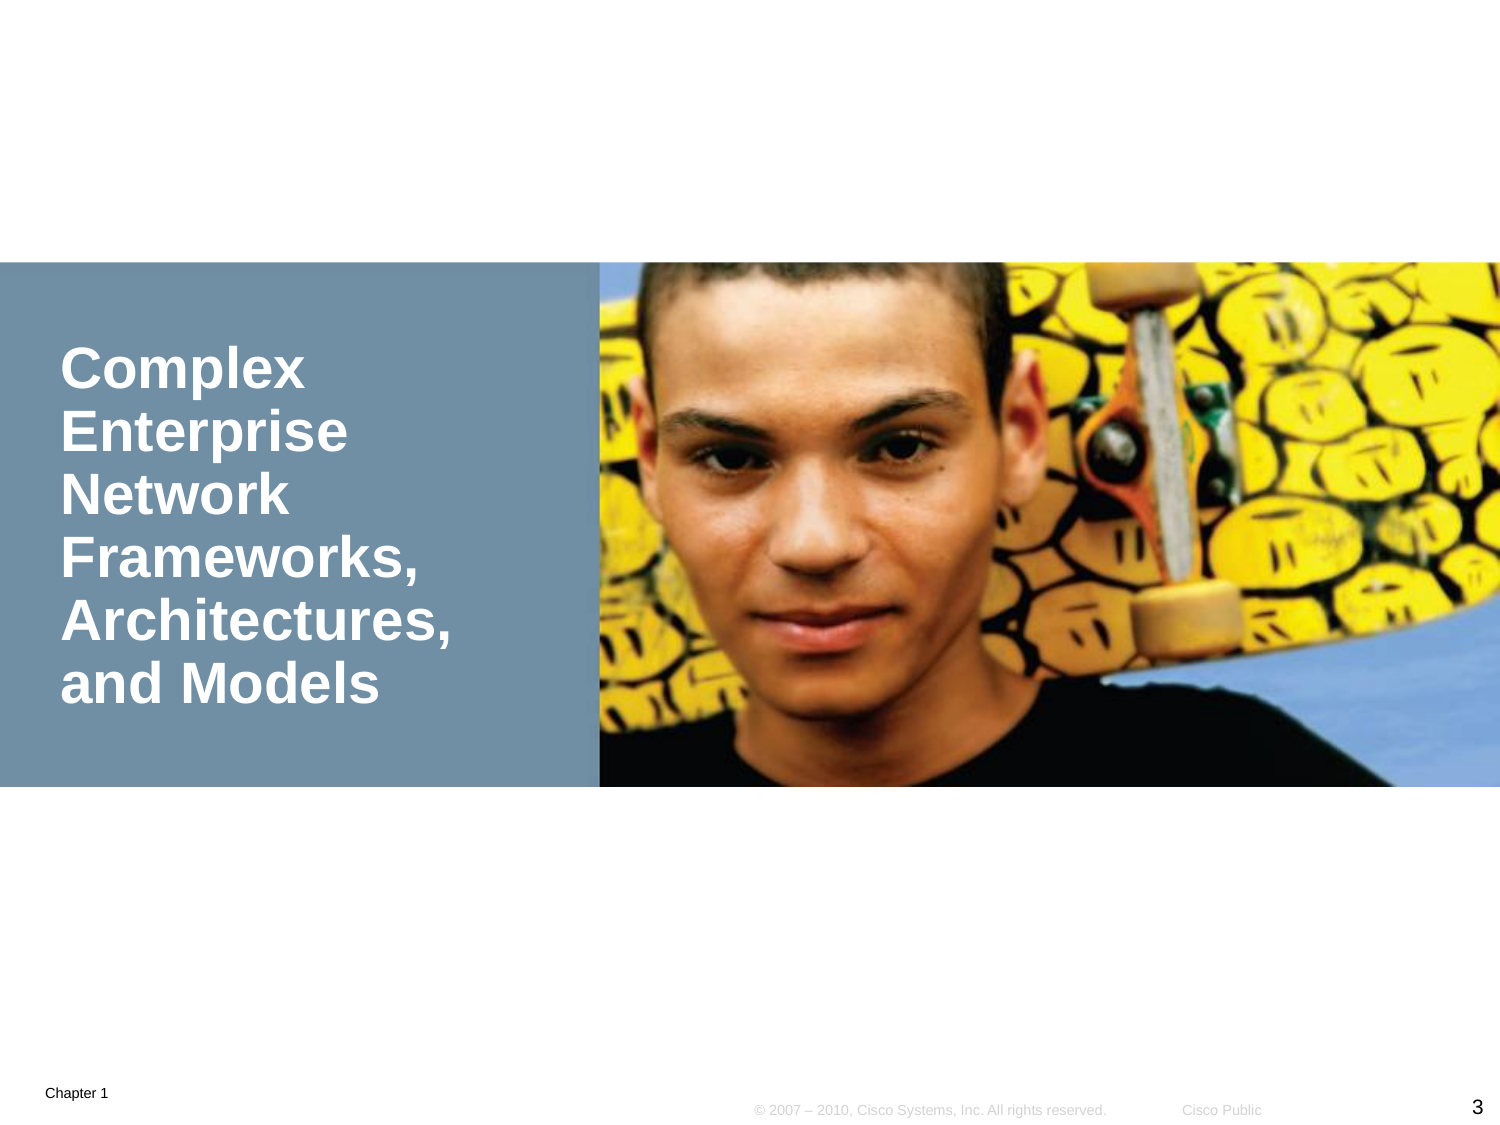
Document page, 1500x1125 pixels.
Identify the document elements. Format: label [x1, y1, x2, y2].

picture [0, 262, 1500, 787]
text_box [0, 0, 1500, 261]
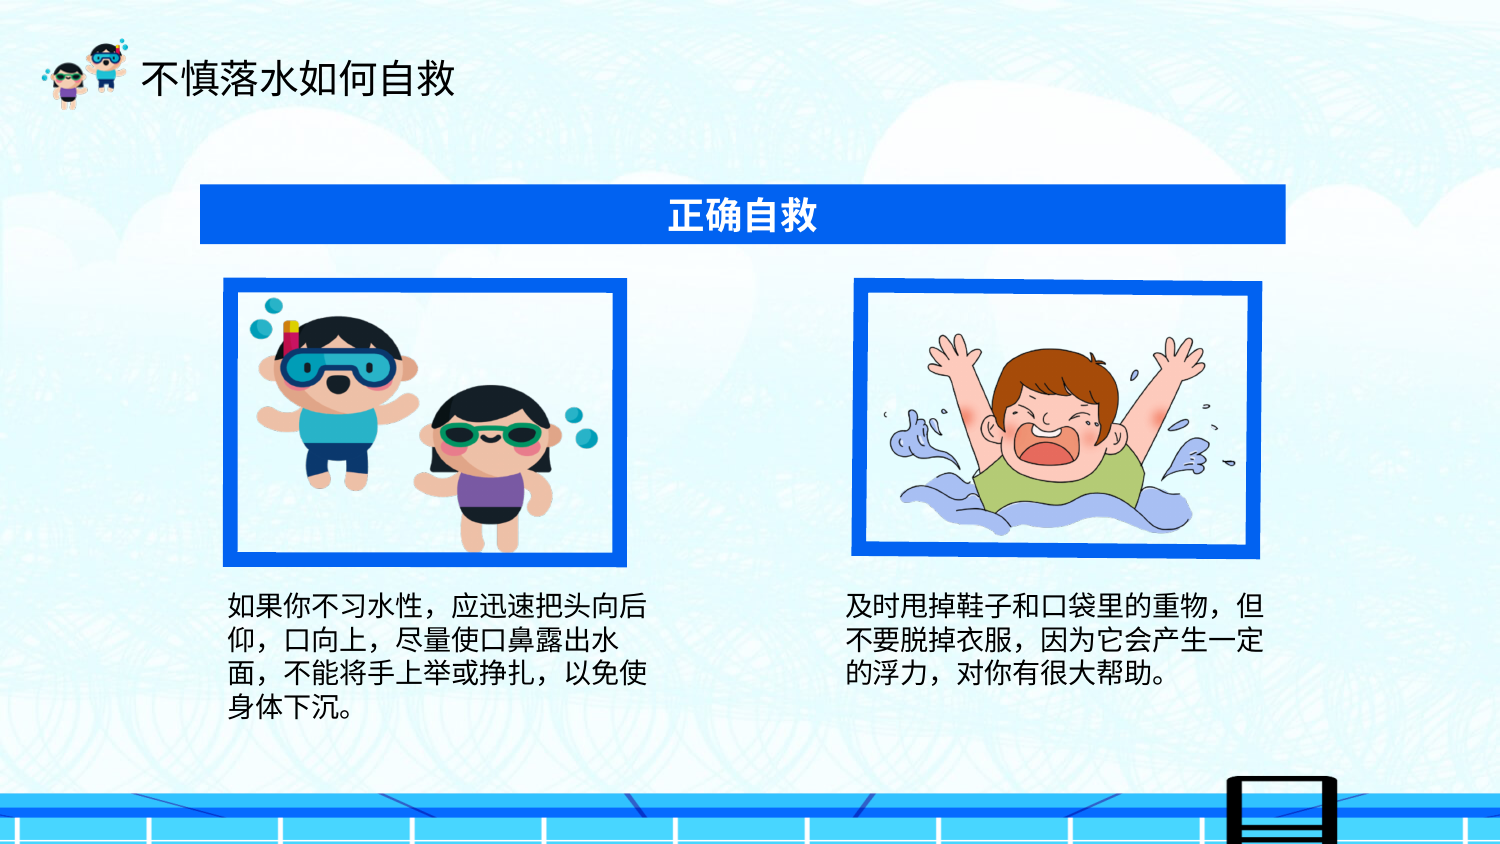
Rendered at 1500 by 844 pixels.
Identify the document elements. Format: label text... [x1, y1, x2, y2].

text_box 及时甩掉鞋子和口袋里的重物，但不要脱掉衣服，因为它会产生一定的浮力，对你有很大帮助。 [830, 580, 1284, 697]
picture [0, 0, 1500, 844]
text_box 如果你不习水性，应迅速把头向后仰，口向上，尽量使口鼻露出水面，不能将手上举或挣扎，以免使身体下沉。 [212, 580, 665, 731]
text_box 正确自救 [200, 184, 1286, 245]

————

● What the task asks
Could every entry above be printed again exactly, images excluded?

● Reply
Document page, 1500x1125 pixels.
Identify the document elements. Format: label [x1, y1, x2, y2].

picture [0, 262, 1500, 787]
text_box [0, 0, 1500, 261]
Rendered at 1500 by 844 pixels.
Identify the document elements. Format: label text... [x1, y1, x2, y2].

text_box 及时甩掉鞋子和口袋里的重物，但不要脱掉衣服，因为它会产生一定的浮力，对你有很大帮助。 [830, 580, 1284, 697]
picture [0, 0, 1500, 844]
text_box 如果你不习水性，应迅速把头向后仰，口向上，尽量使口鼻露出水面，不能将手上举或挣扎，以免使身体下沉。 [212, 580, 665, 731]
text_box 正确自救 [200, 184, 1286, 245]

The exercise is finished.